Le dernier festin de la plus grosse femelle requin mako (Isurus oxyrinchus) jamais pêchée est passé au crible par la NOAA. L'étude du contenu stomacal des rois des mers permet aux scientifiques de mieux comprendre le fonctionnement de la chaîne alimentaire. La biologiste Antonella Preti explique son travail en vidéo.
Antonella Preti, biologiste de la NOAA, est spécialisée dans l'étude des contenus stomacaux des requins. © usnoaafisheriesgov, NOAA
Le 3 juin 2013, une femelle mako (Isurus oxyrinchus) a été attrapée de façon légale dans le Pacifique, au large de Los Angeles. L’homme qui l’a pêchée a fait don des organes du poisson à la science. L’estomac de l’animal a ainsi fini entre les mains d’Antonella Preti, une biologiste de la NOAA. Spécialisée dans l’étude du contenu stomacal des poissons en tous genres et particulièrement des requins, elle affirme n’avoir jamais eu un requin mako aussi gros à analyser. La femelle mesurait presque 4 m de long et pesait 590 kg, mensurations largement au-dessus de la moyenne chez les makos.

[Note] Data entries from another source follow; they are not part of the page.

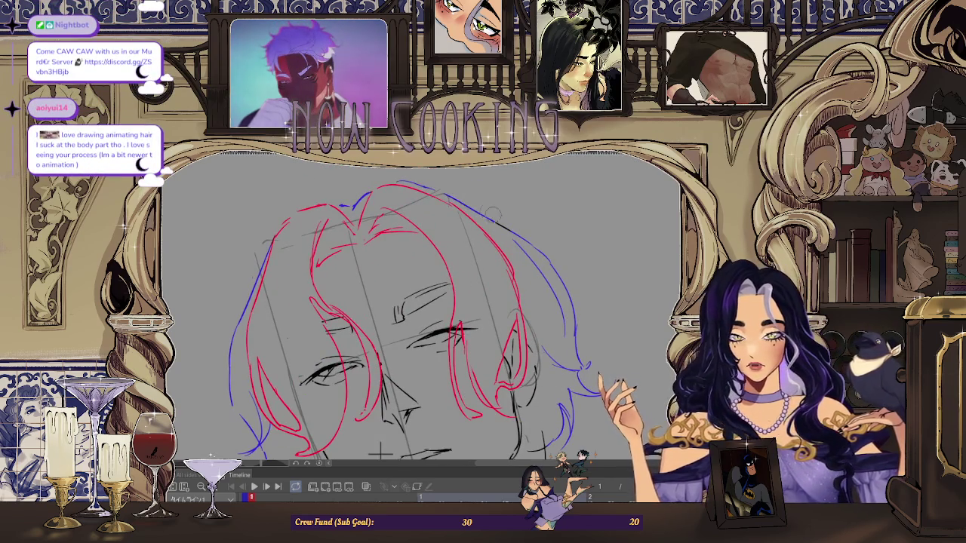
scroll(487, 210, "down", 2)
scroll(570, 283, "down", 2)
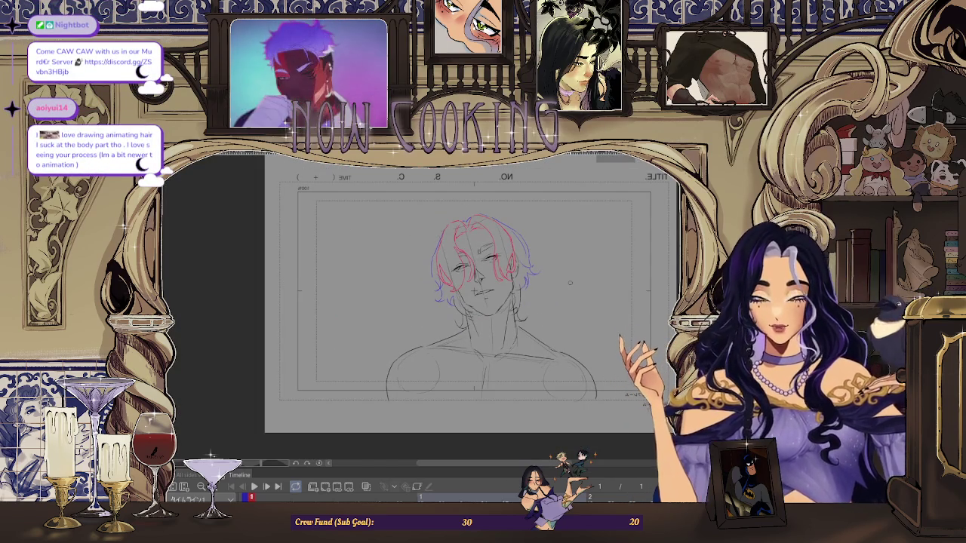
Hide the grey face sketch lines, fit the page in view, then show them again.
scroll(570, 283, "up", 1)
scroll(570, 283, "up", 1)
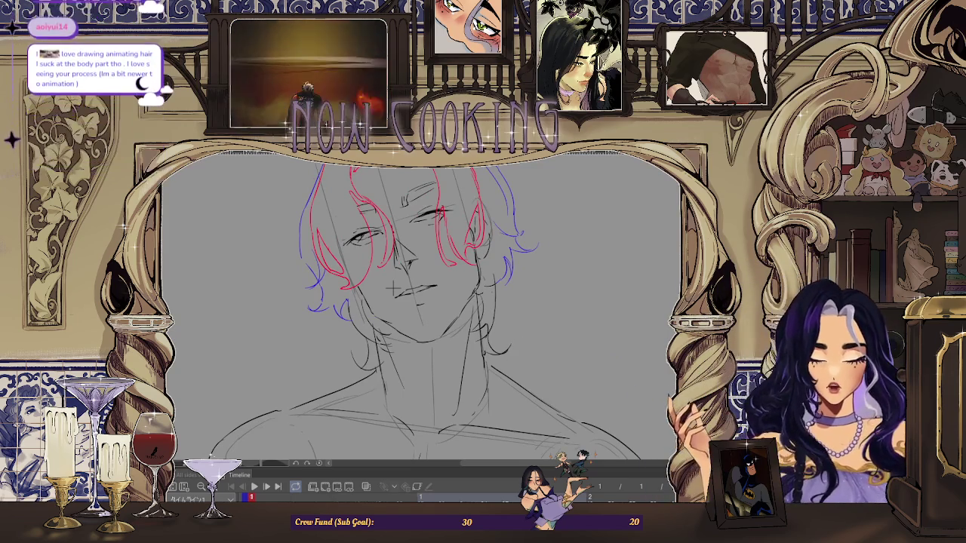
key("ctrl+z")
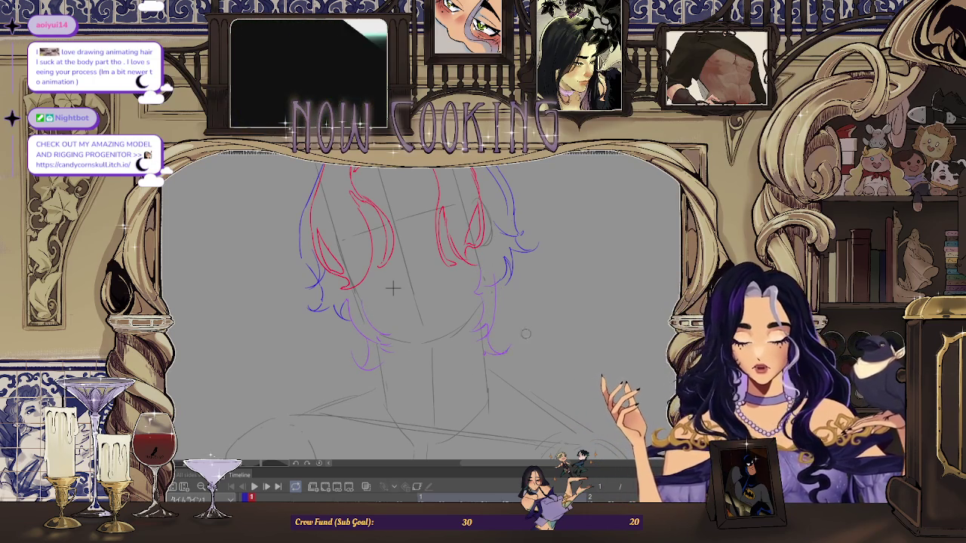
key("ctrl+0")
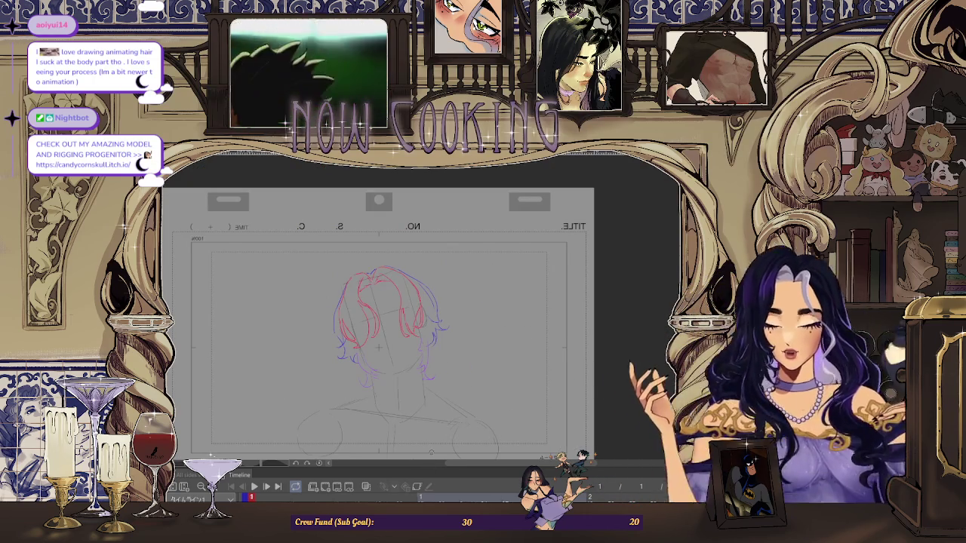
left_click(419, 487)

Ce requin, de la famille des lamnidés qui inclut le grand requin blanc, est réputé pour manger tout ce qui lui passe sous les yeux. Il se nourrit d’oiseaux marins, de pieuvres, de divers poissons ou encore… de requins. D’après l’autopsie, il est aussi capable d’avaler tout rond un lion de mer ! À titre indicatif, un lion de mer adulte des eaux californiennes peut facilement peser 100 kg. Sacré festin donc pour le mako qui, d’après l’analyse du contenu stomacal, n'aurait rien mangé d'autre le dernier jour de son existence.
Antonella Preti étudie depuis 15 ans les contenus stomacaux des requins. Elle a analysé plus de 2.000 poches gastriques différentes, mais voilà probablement la plus grosse qu’elle ait rencontrée. Découvrir un lion de mer entier dans l’estomac de l’animal a été une surprise d’un grand intérêt. Sur le corps du lion de mer, on peut observer l’empreinte des dents du requin mako (à 2 mn dans le film). Celles-ci sont particulièrement pointues, et se distinguent formellement des dents d’un grand requin blanc, plus en forme de dent de scie.

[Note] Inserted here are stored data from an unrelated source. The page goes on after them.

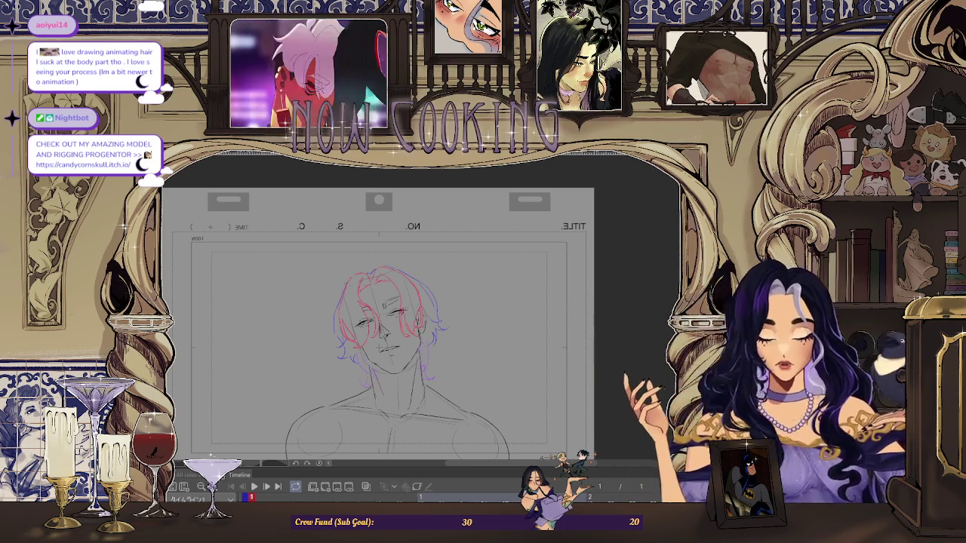
Draw purple wavy strands down both sides of the neck, checking at different zoom levels.
scroll(392, 384, "up", 1)
scroll(392, 385, "up", 2)
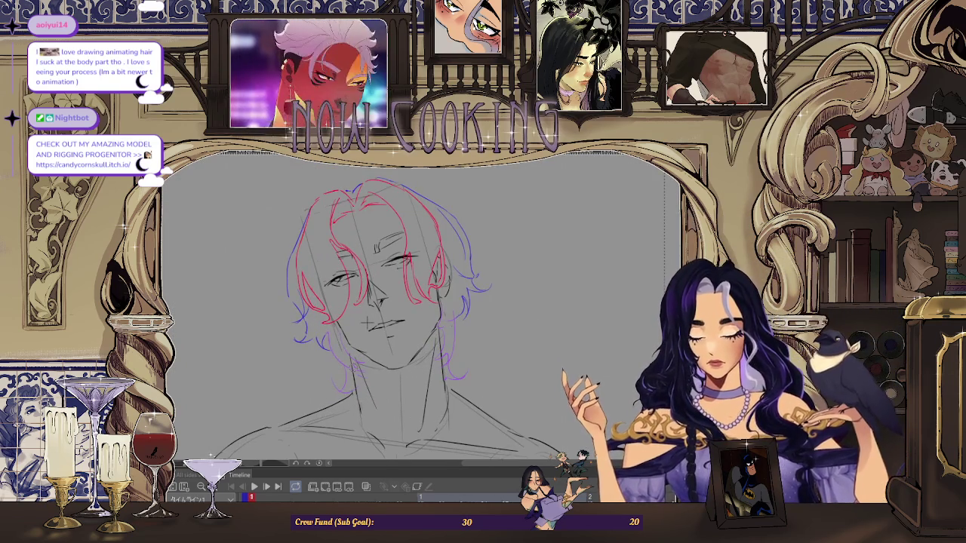
scroll(368, 322, "down", 1)
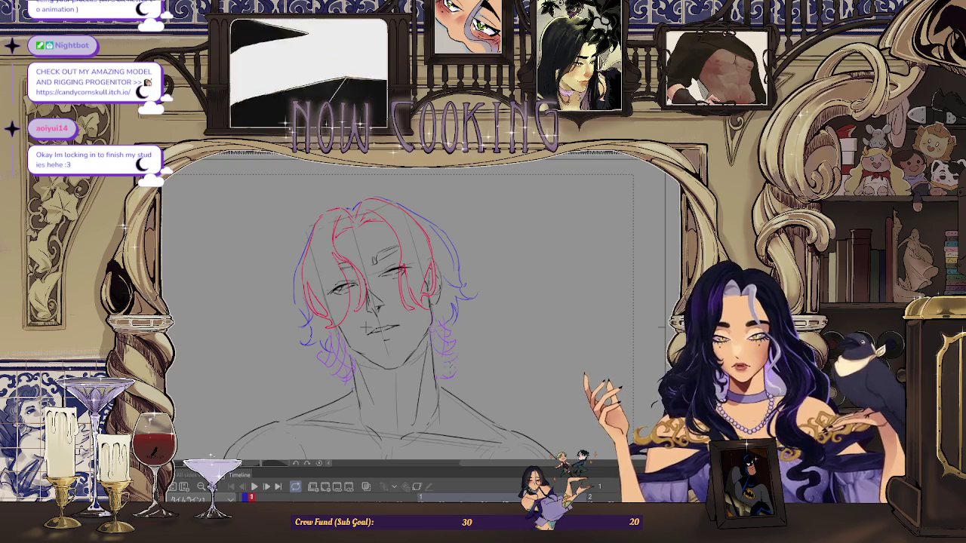
key("ctrl+0")
scroll(513, 269, "up", 2)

Pourquoi porter tant d’attention au contenu stomacal des géants de la mer ? Une pièce découverte dans l’estomac détient beaucoup d’informations sur le rythme alimentaire du poisson. Chaque objet découvert dans l'estomac sera nettoyé, désincrusté et examiné en détail. Il en sera de même pour le suc gastrique, véritable mine d’or pour les biologistes. Aussi répugnante qu’elle puisse paraître, cette étude permet aux biologistes de comprendre le fonctionnement de la chaîne alimentaire. Qui mange qui ? Quand et comment les grands poissons se nourrissent-ils ? Des réponses essentielles à la compréhension de l’écologie, de la biologie de ces requins et des interactions entre les espèces.

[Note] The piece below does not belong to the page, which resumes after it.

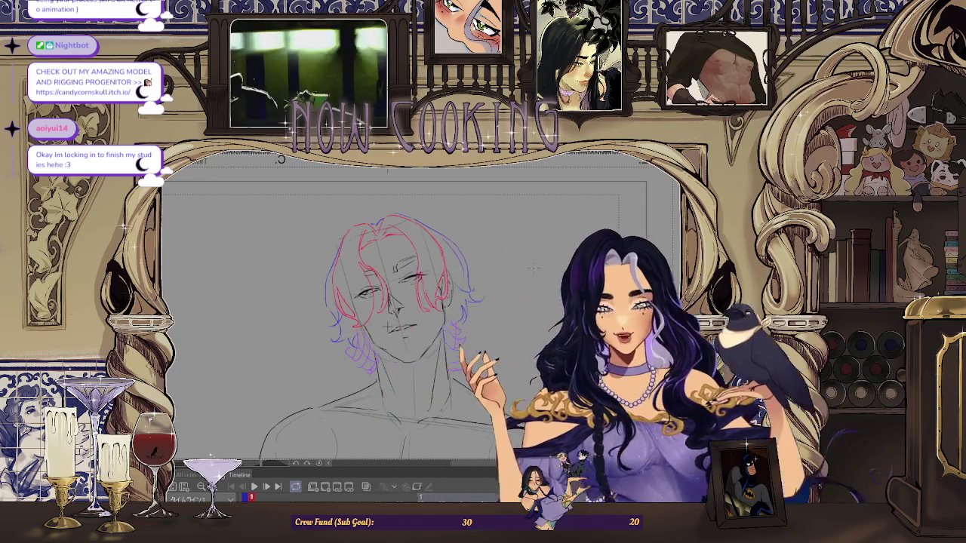
scroll(389, 326, "up", 3)
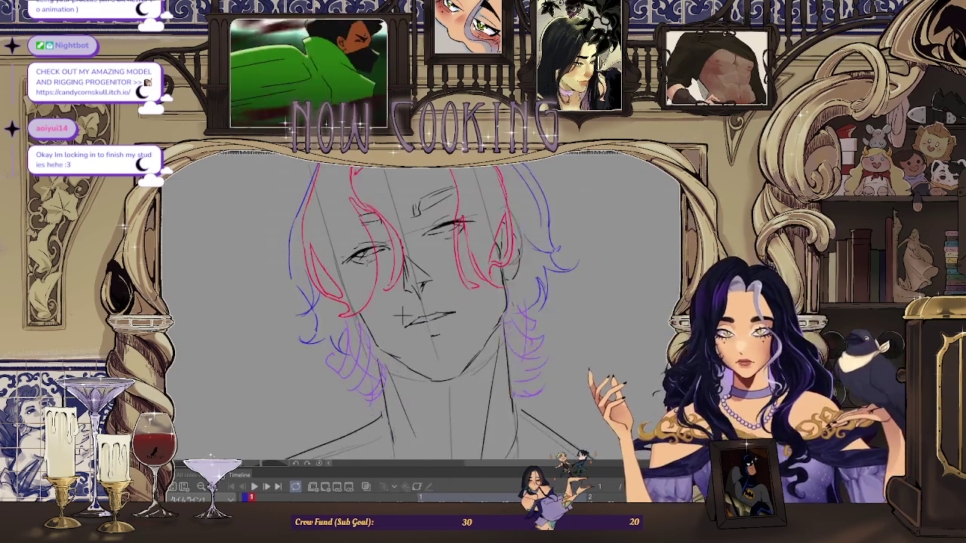
scroll(402, 316, "up", 2)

Pour envisager une économie de pêche durable, il est par exemple essentiel de décrypter ces relations proies-prédateurs qui rythment la dynamique de la chaîne alimentaire. La surpêche est une menace majeure pour la faune aquatique. En plus de diminuer les stocks, elle modifie l’équilibre de la chaîne alimentaire. Des études, dont une publiée dans la revue Science en 2011, ont montré que les relations proies-prédateurs sont déjà endommagées. Il existe par exemple un seuil critique en dessous duquel le krill (la proie) est insuffisant et le nombre des oiseaux marins (les prédateurs) diminue sensiblement.